Entretanto, Egito e Etiópia se opuseram. Ambos manifestaram desconforto com a ideia de que os pleitos de antigos membros, como África do Sul, Índia e Brasil, fossem destacados, em detrimento das novas adesões. No centro da resistência esteve a preocupação de que o reconhecimento explícito das pretensões sul-africanas pudesse ferir o “Consenso de Ezulwini”, acordo firmado no âmbito da União Africana que prevê uma posição comum sobre a reforma da ONU.

Diante da falta de entendimento, o governo brasileiro optou por divulgar nesta terça-feira (29) uma declaração unilateral da Presidência do Brics, posição ocupada pelo Brasil este ano. Diferentemente de um documento endossado por todos os membros, o texto da Presidência tem peso diplomático reduzido e explicitou a oposição de egípcios e etíopes no tema relacionado à reforma do Conselho de Segurança.

O ministro das Relações Exteriores, Mauro Vieira, buscou minimizar o revés. “Não houve nenhum desacordo entre os países com relação às questões do Conselho de Segurança. O que acontece é que cada país, cada grupo de país, tem compromissos e posições assumidos”, afirmou Vieira nesta terça-feira, ao final da reunião. Segundo ele, o objetivo agora é preparar o terreno para construir uma linguagem consensual antes da cúpula de líderes do Brics, marcada para julho.

Lula enviou carta ao presidente do Egito para tentar superar impasse

Na tentativa de destravar a negociação, o presidente Luiz Inácio Lula da Silva chegou a enviar uma carta pessoal ao presidente do Egito, Abdel Fattah el-Sisi, mas a iniciativa não surtiu efeito.

O Brics foi criado em 2009, inicialmente com Brasil, Rússia, Índia e China. Em 2010, a África do Sul foi incorporada ao grupo. A expansão promovida em 2023 — fortemente apoiada por China e Rússia — incluiu cinco novos membros, embora alguns, como a Arábia Saudita, participem de maneira mais discreta.

O Itamaraty chegou a manifestar reservas quanto à ampliação, temendo que a entrada de novos países diluísse a influência brasileira no bloco.

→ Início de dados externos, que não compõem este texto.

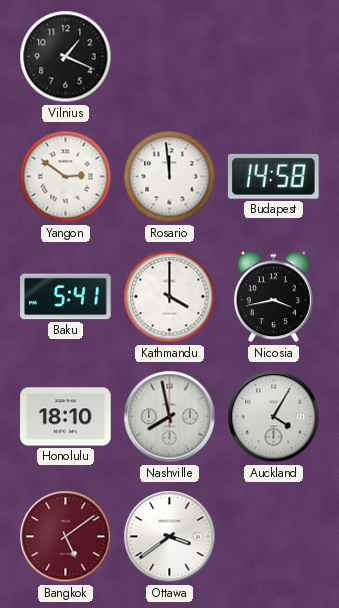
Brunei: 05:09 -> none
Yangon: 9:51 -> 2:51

Como compensação, o governo Lula negociou a inclusão, no documento da cúpula de 2023, da mais contundente sinalização de apoio da China a uma reforma do Conselho de Segurança da ONU. Na ocasião, os países endossaram “uma reforma abrangente da ONU, inclusive do seu Conselho de Segurança, com a visão de fazê-la mais democrática, representativa, efetiva e eficiente”.

Com o impasse desta semana, o Brasil busca evitar que o episódio se repita na próxima reunião de cúpula, reforçando sua articulação diplomática em busca de um consenso mais amplo.